Just recently bought some Giro Privateers in black (although the white do look very cool).


----------



## D93 (Oct 19, 2011)

Stumpjumpy said:


> IMHO, nothing gets dirtier than MTB shoes. For this reason, I have always used black mtb shoes (Lake spd bike Sandals are actually my "go to" mtb footwear, conditions/ambient temp permitting). Black also goes with everything. IMHO, black also looks better - but that's subjective.
> 
> My local trail has about 4 water crossings per loop, plenty of magnetic dust in the warm months and clingy mud in the winter. Even if I never dab, the shoes look like hell after a singe ride. Even after I wash them, they look soiled, albeit MUCH better.
> 
> ...


Have you thought of maybe doing a full fashion write up?


----------



## Stumpjumpy (Sep 7, 2011)

D93 said:


> Have you thought of maybe doing a full fashion write up?


No. I don't know what "a full fashion write up" is.

Are you searching for fashion content?


----------



## D93 (Oct 19, 2011)

Stumpjumpy said:


> No. I don't know what "a full fashion write up" is.
> 
> Are you searching for fashion content?


Not anymore, now that you've set me straight that black goes with everything.

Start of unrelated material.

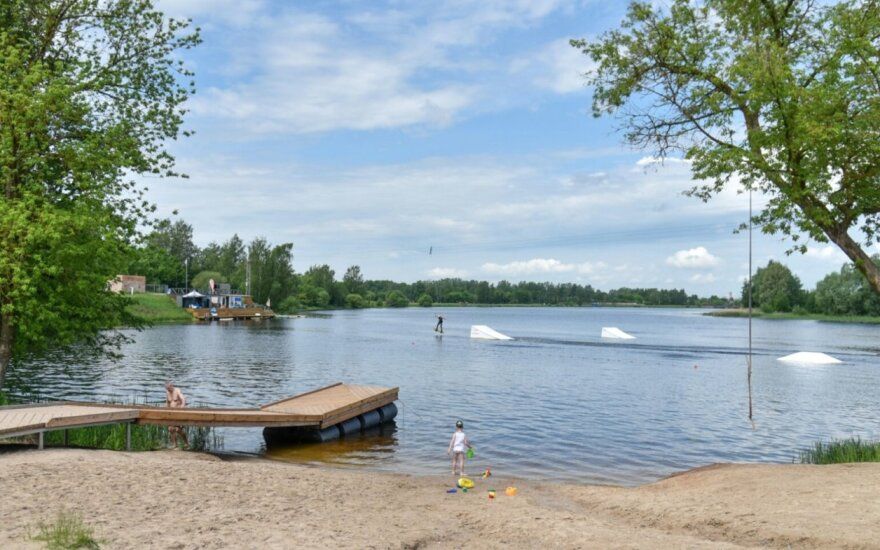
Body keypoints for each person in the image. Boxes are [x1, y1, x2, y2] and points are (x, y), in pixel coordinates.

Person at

What are your thoughts on wearing white mtb shoes after labor day?


----------



## Stumpjumpy (Sep 7, 2011)

D93 said:


> Not anymore, now that you've set me straight that black goes with everything.


Well I'm glad you got your fashion fix for the day and that I was able to "set you straight".:thumbsup:

I actually like white in a MTB context and wear a lot of it (feels like my body runs cooler in it), just not white shoes. I also rock white grips/seat. Like I said, if the white cleans-up quickly/easily, then "yes", if it stays dingy/brown, then "no". Ya see, white goes well w/ everything, too . . . but dingy white/brown not so much.

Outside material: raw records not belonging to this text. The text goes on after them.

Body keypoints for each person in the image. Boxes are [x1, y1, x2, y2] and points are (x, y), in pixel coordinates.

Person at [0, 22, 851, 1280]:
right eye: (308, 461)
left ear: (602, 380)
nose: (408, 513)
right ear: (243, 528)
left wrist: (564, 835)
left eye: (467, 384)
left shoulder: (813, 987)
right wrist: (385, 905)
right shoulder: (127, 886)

Stay thirsty my friend . . .


----------



## XJaredX (Apr 17, 2006)

You know, the other day I saw a dude riding in white shoes, white jersey, and white gloves, and white helmet, and I thought it made him kind of look like a ******.


----------



## Stumpjumpy (Sep 7, 2011)

XJaredX said:


> You know, the other day I saw a dude riding in white shoes, white jersey, and white gloves, and white helmet, and I thought it made him kind of look like a ******.


Yes, the monochrome look is tough to pull off in any color other than black and even then is a bit too funeral director/lord vaderish.


----------



## NismoGriff (May 15, 2011)

Stumpjumpy said:


> Yes, the monochrome look is tough to pull off in any color other than black and even then is a bit too funeral director/lord vaderish.

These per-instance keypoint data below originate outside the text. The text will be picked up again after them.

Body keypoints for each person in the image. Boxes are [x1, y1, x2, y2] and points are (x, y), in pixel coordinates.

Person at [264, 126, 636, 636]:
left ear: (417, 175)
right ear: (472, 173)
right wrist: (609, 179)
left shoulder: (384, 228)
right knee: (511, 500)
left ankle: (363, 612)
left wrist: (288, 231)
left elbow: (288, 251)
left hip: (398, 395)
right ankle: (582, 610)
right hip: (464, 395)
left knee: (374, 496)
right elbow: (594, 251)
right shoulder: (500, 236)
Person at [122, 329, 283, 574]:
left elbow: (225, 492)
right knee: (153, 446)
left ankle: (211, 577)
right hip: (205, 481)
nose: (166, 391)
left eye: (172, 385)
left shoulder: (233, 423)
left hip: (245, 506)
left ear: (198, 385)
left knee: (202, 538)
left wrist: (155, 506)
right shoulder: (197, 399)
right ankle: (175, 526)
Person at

Yea, but Lord Vader is a rodie....


----------



## Stumpjumpy (Sep 7, 2011)

LOL
Imagine seeing that going down the road, cape flying, etc. - hilarious.


----------



## zozek281 (Jul 13, 2011)

I got some white 5 ten's for my DH bike and they really don't get as dirty as you think they would. Just a bit dusty, but I am from cali so not a lot of mudd around here. just my 2cents


----------



## shiggy (Dec 19, 1998)

Mojo Man said:


> I'm buying a new pair of shoes, how ridicules is it going with white?
> 
> My current pair is black, but the white is so sweet, I'm just not so sure how it would be trying to keep them looking clean.
> 
> ...


Keeping mtb shoes looking clean is impractical, no mater what the color.


----------



## merijn101 (Nov 17, 2007)

Fashion over function any day! 

But for real: MojoMan should you not change to MetroMan if you are concerned with this ;-) Or become Italian: they seem to keep their all white riding outfits crisp as a mofo. 

Get the shoes. Clean if needed or not bother and have the all new dirt-look.


----------



## 83stumpjumper (Feb 14, 2011)

It would be cool if one of the shoe companies did them in camouflage. An all camo riding outfit would look pretty cool in a wooded trail.


----------



## mimi1885 (Aug 12, 2006)

I have 2 pairs of white mountain bike shoes, it's impossible to keep in a new bright white condition but it's just about the same as any other color to keep clean. Even an off white shoes still look white. Same goes with white grips I like them but it's not going to stay bleach white but I can accept that.


----------



## Trail Addict (Nov 20, 2011)

I have white leopard print jersey. I think it looks pretty pimpin, the girls love it as well. I'm not sure about white shoes though, I honestly think they look lame as hell. 

Leave the white shoes for the cholos and gangstas.


----------



## zombinate (Apr 27, 2009)

Stumpjumpy said:


> IMHO, nothing gets dirtier than MTB shoes.


Man, this is WHY I wear white MTB shoes. when they get that permanent ground in discoloration, I am all like "hell yes." I like my MTB stuff to look worn, it says you are pushing pedals, not just hanging fancy stuff in the garage.


----------



## Stumpjumpy (Sep 7, 2011)

zombinate said:


> I like my MTB stuff to look worn, it says you are pushing pedals, not just hanging fancy stuff in the garage.


Word?

You dont wash your MTB shoes/gloves/clothes? You just let them collect dirt/funk as such nastiness is but a symbol of your "Pig-Pen" badazzedness?

I like it.:thumbsup:


----------



## 53119 (Nov 7, 2008)

[ 
Leave the white shoes for the cholos and gangstas.[/QUOTE]

do you roll with cortezes or chucks?


----------



## Trail Addict (Nov 20, 2011)

53119 said:


> [
> Leave the white shoes for the cholos and gangstas.


do you roll with cortezes or chucks?[/QUOTE]

Nike's homie dawg G.


----------



## kerryp (Jan 17, 2012)

Dude, get the white shoes if thats what you want. There was once another guy who asked the same question and he will go down in history. Take his torch and run Mojo White Shoes Man


----------